Update: I'm now getting a WRONG answer for this problem. The code works for the sample test cases though.

Test case where it fails:

10 9

1 2

2 3

3 4

4 5

5 6

6 4

6 7

7 8

8 9

#include <iostream>
#include <cstdio>
#include <stdio.h>
#include <vector>
#include <cstdlib>
using namespace std;

bool  M[10001][10001] = { 0 } ;
int color[10001] = { 0  };
long long int n;
bool answer=false;
void condition()
{
    cout<<"NO"<<endl;
    exit(0);
}
void condition2()
{
    cout<<"YES"<<endl;
    exit(0);
}

void dfs(int u, int p)
{
    color[u] = 1;
    for(int v=0; v < n; v++)
        {
            if(M[u][v] && v != p)
                {
                    if (color[v] == 0)
                        dfs(v, u);
                    else if (color[v]==1)
                    {
                         condition(); /* It has a backedge so it is not a tree, so print No */
                    }
                }
        }

    condition2(); /* It does not have backedge so it is not a tree so print YES */


}

int main()
{


long Z;
cin>>n>>Z;


// for(int i=0; i<n; i++) /* **Removed THIS nested loop to reduce runtime, successfully eliminated TLE** */
//     for(int j=0; j<n;j++)
//        M[i][j]=0;

for(int i=0; i < Z; i++)
{
    long temp1, temp2;
    cin>>temp1;
    cin>>temp2;
    temp1--;
    temp2--;

    M[temp1][temp2]=1;
    M[temp2][temp1]=1;

}


if(Z==n-1)
    dfs(0, -1);
else cout<<"NO"<<endl;

return 0;
}
1
Two things. The array color should probably have 20001 elements. And you use n before it has a value.Bill Lynch
Additionally, it is very helpful if you name your variables with something longer than u, p and v.Bill Lynch
@sharth: I've updated the array color[20001] but however as you can see, n is assigned a value before function calls.user3125772
Please look at the first line of your main() function where you use n in the loop condition. And unless I'm mistaken, color is still an array of 128 bools.Bill Lynch
Since the graph is undirected, shouldn't you create 2 edges for each line of the input?: M[temp1][temp2]=1; and M[temp2][temp1]=1;?Bill Lynch

1 Answers

1
votes

A graph is a tree if it is connected and E = V-1, where E and V are the number of edges and nodes respectively. So, you should be able to solve it in O(V) time as long you check that E==V-1 before launching the DFS.

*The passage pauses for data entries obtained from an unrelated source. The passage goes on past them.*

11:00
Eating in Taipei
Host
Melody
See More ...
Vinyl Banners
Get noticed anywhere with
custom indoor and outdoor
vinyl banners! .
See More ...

Can you test your program against a graph which is a path with 20000 nodes, with the node numbered 0 being a leaf and there being an edge from i to i+1? Please try to run it with stack size limits set to those on SPOJ(8MB IIRC) and ensure that you don't have a stack overflow. This is the worst case graph for the stack usage. If you do see the recursion being too deep, you can use a BFS instead to check that the number of connected components is 1. Alternately, you can use path compression, which will make your runtime O(n log n), but still easily fast enough to fit in the 1 second limit.